Ken:

[Ken] I think this is the whole point. All the work on ESP/IPsec this far has been considering a two party interaction (outside the multicast context!). Now there is a third party - the middle box, which would like to gain some additional information in order to provide valuable network services. The end boxes already know what is being negotiated, so just making changes to IKE to add additional capability is insufficient in certain scenarios (while perfectly sufficient in others). We need to provide additional information in the data path, hence the need for WESP.

I do not agree with your assessment of the situation. I agree with Tero's thoughts.

The IPsecME charter includes this work item:

  A standards-track mechanism that allows an intermediary device, such
  as a firewall or intrusion detection system, to easily and reliably
  determine whether an ESP packet is encrypted with the NULL cipher; and
  if it is, determine the location of the actual payload data inside the
  packet. The starting points for this work item are
  draft-grewal-ipsec-traffic-visibility and draft-hoffman-esp-null-protocol.

Nothing in this description prepared me for WESP processing of ESP packets with a non-NULL-cipher. It suggests making it easy for the middlebox to gain access to data that is already plaintext.

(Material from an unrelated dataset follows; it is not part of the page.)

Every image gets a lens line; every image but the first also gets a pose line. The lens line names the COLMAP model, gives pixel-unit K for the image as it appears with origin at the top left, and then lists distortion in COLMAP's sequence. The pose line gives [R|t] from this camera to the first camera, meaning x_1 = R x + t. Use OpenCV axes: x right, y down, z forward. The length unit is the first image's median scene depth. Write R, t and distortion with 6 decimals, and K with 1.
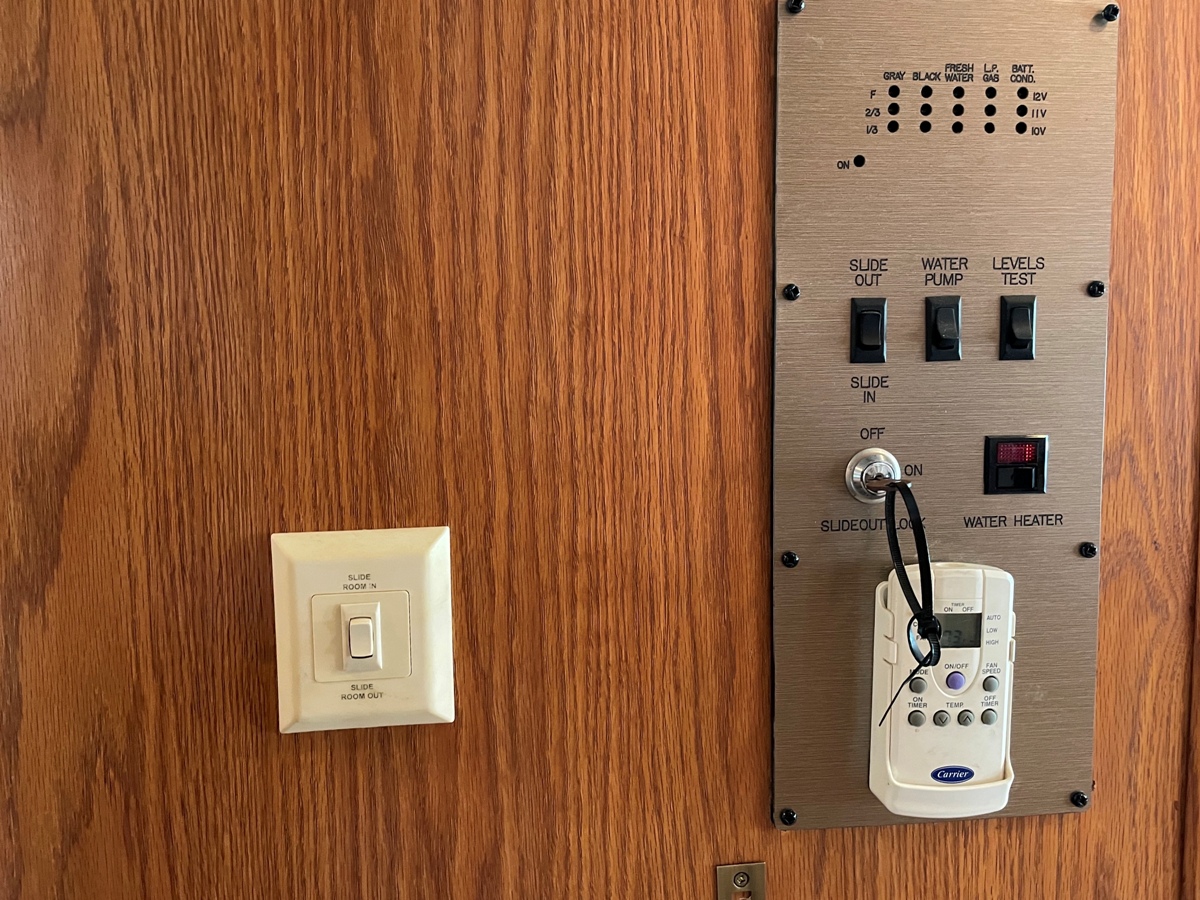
lens RADIAL K [[925.7, 0, 600.0], [0, 925.7, 450.0], [0, 0, 1]] dist [0.087350, -0.130414]
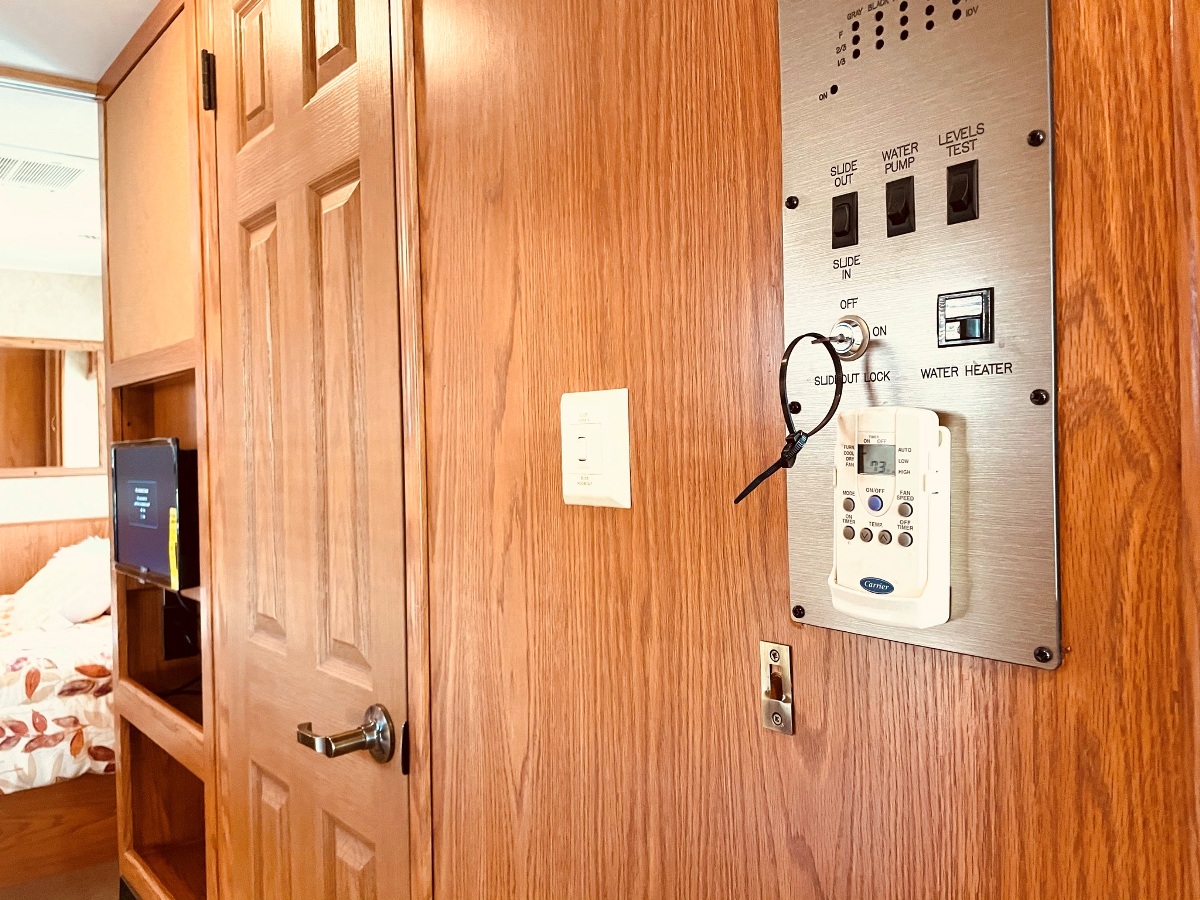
lens RADIAL K [[925.7, 0, 600.0], [0, 925.7, 450.0], [0, 0, 1]] dist [0.087350, -0.130414]
pose [[0.544390, 0.016398, -0.838672, 1.150278], [-0.060995, 0.997936, -0.020081, 0.219913], [0.836612, 0.062087, 0.544266, 0.068143]]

It does not suggest making information available to the middlebox that was previously unavailable to it.

Further, based on the discussion that has happened since I posted my DISCUSS position, other IPsecME WG participants are uncomfortable with the direction that WESP has taken. As the discussion progresses, if I can see that these people and myself are in the rough, then I will clear. So far, that does not seem to be the case.